Permitam-me discutir estas diferenças através de alguns exemplos.
O choro, tal como o jazz, é praticado em grande medida numa esfera cultural que independe
das grandes companhias que discos e do grande show-business. Sua inclusão na idéia que
fazemos de “música popular brasileira” liga-se ao fato de que esta é vista não apenas, e talvez
não principalmente, como show-business, mas também como uma das maiores expressões
artísticas da identidade nacional. Nos Estados Unidos, ao contrário, parece que o conceito de
“popular music” não se liga especialmente nem à idéia de elevação artística, nem à de
identidade nacional. Daí da dificuldade da tradução de uma idéia pela outra.
Outro aspecto do tema que nos ocupa liga-se a uma expressão que não é apenas musical.
“Cultura popular”, no Brasil, é usada de maneira quase oposta a “popular culture” nos Estados
Unidos. Estudos sobre ídolos da mídia, sobre programas de rádio e televisão, histórias em
quadrinhos ou publicidade, são mais recentes e menos numerosos em meu país que os estudos
sobre folclore. Talvez por isso, a academia e as instituições culturais brasileiras tendem a usar a
expressão “cultura popular” como sinônimo de folclore.
No Brasil a palavra “povo” tende a ser usada mais no sentido francês. Mas o adjetivo
correspondente, “popular”, é ambíguo, ocorrendo de duas maneiras diferentes. Há um
“popular” quantitativo, aquele que se refere ao número de pessoas atingidas, discos vendidos: é
o popular estatístico, por assim dizer; ou ainda, o “popular por indução”. E há um “popular”
que se refere ao “povo” como sujeito político, que não é apenas, e talvez nem principalmente,
estatístico. Seria o popular referindo-se àquilo que apresenta atributos do povo como sujeito
político: o popular qualitativo, ou ainda, “popular por dedução”.

ENUNCIADO → Extraia literalmente do texto sobre música e cultura popular no Brasil tudo o que vai desde "Permitam-me discutir estas" até "idéia pela outra.", com ambos incluídos.

ENTRADAS FORNECIDAS →
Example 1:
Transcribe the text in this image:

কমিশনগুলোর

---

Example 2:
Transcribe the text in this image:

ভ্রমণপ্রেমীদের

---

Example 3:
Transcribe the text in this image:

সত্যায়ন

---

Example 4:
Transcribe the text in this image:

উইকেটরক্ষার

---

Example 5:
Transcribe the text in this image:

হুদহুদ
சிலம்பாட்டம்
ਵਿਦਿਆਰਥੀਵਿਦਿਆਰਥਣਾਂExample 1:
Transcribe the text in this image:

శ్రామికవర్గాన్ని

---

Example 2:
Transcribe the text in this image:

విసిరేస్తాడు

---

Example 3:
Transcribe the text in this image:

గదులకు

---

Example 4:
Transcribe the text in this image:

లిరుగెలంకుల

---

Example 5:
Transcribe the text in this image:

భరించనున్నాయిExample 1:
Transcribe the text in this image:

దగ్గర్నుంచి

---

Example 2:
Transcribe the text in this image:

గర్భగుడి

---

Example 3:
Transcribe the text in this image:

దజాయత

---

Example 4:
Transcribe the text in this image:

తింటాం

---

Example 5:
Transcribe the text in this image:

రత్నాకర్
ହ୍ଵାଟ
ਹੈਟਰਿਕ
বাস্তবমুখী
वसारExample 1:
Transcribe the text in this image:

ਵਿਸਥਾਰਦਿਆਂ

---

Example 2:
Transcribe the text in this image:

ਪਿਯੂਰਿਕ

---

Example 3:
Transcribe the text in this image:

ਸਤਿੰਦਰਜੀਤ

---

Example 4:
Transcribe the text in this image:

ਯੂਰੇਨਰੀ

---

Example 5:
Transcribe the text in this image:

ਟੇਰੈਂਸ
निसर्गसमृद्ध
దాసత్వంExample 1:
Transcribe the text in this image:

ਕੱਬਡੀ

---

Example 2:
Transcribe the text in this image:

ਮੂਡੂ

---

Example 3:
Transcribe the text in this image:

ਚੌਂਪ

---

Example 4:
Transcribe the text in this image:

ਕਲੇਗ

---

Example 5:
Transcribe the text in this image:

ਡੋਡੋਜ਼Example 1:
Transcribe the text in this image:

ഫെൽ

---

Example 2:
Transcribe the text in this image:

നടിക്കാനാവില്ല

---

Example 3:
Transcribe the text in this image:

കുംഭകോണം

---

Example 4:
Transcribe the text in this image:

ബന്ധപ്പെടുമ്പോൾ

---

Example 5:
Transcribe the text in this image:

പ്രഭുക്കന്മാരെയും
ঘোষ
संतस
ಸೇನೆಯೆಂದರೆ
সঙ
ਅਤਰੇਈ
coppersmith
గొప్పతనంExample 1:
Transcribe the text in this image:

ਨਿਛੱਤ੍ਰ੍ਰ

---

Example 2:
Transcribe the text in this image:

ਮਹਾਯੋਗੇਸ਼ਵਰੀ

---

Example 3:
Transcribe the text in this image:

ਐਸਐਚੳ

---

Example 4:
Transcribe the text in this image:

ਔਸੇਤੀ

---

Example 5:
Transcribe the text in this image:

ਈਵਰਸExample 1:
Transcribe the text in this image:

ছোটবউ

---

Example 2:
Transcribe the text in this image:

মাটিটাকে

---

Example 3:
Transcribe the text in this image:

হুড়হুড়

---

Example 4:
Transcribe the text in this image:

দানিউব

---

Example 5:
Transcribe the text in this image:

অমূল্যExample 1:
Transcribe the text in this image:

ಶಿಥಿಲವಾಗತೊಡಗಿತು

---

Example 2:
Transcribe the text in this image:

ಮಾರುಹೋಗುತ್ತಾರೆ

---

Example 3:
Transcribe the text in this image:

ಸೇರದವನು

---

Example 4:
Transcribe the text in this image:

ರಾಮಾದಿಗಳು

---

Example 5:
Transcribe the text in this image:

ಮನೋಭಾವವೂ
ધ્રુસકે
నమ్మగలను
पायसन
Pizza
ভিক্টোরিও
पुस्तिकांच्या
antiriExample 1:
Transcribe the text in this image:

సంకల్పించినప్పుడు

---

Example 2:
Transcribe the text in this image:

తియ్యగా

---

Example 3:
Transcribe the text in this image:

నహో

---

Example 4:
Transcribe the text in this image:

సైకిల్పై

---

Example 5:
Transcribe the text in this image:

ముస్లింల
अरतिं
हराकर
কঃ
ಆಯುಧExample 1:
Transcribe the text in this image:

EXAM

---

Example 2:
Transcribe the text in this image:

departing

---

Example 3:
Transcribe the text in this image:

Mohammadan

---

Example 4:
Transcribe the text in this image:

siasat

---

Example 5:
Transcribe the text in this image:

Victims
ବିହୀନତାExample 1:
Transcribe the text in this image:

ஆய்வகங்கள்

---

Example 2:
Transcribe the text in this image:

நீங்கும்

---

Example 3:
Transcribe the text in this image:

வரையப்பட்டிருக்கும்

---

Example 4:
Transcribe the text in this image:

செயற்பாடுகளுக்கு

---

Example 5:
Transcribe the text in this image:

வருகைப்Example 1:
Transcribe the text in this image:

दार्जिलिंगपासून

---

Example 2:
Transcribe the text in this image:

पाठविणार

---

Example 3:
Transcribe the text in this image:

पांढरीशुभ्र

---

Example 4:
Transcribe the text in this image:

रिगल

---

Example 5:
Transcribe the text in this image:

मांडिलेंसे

ESPAÇO PARA RESPOSTA →
Permitam-me discutir estas diferenças através de alguns exemplos.
O choro, tal como o jazz, é praticado em grande medida numa esfera cultural que independe
das grandes companhias que discos e do grande show-business. Sua inclusão na idéia que
fazemos de “música popular brasileira” liga-se ao fato de que esta é vista não apenas, e talvez
não principalmente, como show-business, mas também como uma das maiores expressões
artísticas da identidade nacional. Nos Estados Unidos, ao contrário, parece que o conceito de
“popular music” não se liga especialmente nem à idéia de elevação artística, nem à de
identidade nacional. Daí da dificuldade da tradução de uma idéia pela outra.